When flowers become jewels
The beauty of nature and flowers captured in the creation of exclusive jewels, including roses and poppies that become earrings and rings.
This is the challenge of some designers such as Christopher Thompson Royds who, with his jewelry halfway between sculpture and jewellery, aims to create a link between the permanence of jewels and the impermanence of nature. Royds exalts the beauty of a wild flower by creating precious accessories such as the Poppy Drop earrings that reproduce poppies as if pressed between the pages of a book. The thin stem is made of 18-karat yellow gold foil: “The poppy is a forgotten and an increasingly rare plant”.

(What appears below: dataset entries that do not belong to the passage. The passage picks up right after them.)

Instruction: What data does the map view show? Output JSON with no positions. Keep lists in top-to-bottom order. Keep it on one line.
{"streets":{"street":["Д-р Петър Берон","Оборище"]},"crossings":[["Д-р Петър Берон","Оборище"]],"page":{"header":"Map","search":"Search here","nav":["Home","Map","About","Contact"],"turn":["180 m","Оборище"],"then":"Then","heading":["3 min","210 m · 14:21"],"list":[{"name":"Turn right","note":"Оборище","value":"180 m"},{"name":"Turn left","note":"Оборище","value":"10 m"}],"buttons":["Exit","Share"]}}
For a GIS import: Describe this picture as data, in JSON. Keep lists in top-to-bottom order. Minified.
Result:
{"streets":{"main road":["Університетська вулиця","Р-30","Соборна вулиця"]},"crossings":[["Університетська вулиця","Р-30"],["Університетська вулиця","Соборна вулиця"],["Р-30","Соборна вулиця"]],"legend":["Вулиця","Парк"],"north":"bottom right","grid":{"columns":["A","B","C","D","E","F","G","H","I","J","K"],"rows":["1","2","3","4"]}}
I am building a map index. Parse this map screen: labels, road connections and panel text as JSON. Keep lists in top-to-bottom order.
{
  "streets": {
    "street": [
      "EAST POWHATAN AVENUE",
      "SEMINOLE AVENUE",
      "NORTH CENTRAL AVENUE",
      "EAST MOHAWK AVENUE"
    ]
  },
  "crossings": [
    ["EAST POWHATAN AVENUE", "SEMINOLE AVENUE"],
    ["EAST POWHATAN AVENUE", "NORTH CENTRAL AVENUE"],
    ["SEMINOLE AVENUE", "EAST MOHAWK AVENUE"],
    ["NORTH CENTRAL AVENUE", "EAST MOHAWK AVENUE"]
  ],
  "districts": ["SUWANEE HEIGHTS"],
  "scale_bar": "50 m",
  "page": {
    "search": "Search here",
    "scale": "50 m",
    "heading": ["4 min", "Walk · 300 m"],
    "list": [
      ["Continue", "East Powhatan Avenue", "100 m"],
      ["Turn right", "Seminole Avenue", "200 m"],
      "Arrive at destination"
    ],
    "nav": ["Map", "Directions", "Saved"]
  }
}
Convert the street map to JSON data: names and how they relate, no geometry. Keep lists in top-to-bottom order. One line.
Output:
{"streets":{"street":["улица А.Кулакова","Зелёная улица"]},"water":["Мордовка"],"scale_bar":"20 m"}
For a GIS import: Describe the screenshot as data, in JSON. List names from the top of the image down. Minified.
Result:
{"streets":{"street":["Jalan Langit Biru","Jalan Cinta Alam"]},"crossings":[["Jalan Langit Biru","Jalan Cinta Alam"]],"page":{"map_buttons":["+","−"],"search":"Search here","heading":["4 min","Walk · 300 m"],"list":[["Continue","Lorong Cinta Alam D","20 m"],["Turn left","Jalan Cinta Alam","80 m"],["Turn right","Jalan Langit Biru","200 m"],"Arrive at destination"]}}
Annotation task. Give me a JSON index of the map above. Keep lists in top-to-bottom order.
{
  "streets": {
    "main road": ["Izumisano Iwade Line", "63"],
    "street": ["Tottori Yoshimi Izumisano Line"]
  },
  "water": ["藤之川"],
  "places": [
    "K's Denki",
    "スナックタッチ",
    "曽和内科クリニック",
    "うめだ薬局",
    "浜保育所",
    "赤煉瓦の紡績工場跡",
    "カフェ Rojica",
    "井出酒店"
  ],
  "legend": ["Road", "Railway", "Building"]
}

And it is precisely the fleeting and beautiful nature that inspires many of the most loved and followed designers of the moment who reinterpret the natural element at its aesthetic peak to create unrivaled precious items. Just like Lord Jewelry coloring the most precious materials with his enamels: "When I work with enamel, I remember that life is full of color and joy", reveals Sinork Agdere, co-founder of the brand that captures joy and simplicity of a flower for broochesadorned with diamonds.
Then Luz Camino with the Carnation brooch, an example of the valiant combination of resins and gold, innovative and traditional materials, to outline the beauty of flowers by combining it with their ephemeral essence. And Michele della Valle who says that nature is his greatest source of inspiration because we spend our lives in it: his careful use of precious gems is wise, such as in the iconic brooch made of emeralds, diamonds and pink sapphires.
Last but not least, Nak Armstrong proposes an original pair of detachable earrings with stem and rose in bloom in 20-carat recycled rose gold and colored precious stones including emeralds, Peruvian blue opals, tourmalines, zircons, imperial topaz and Andalusite. “Each piece must be original in the way it is built and in the use of materials” he says.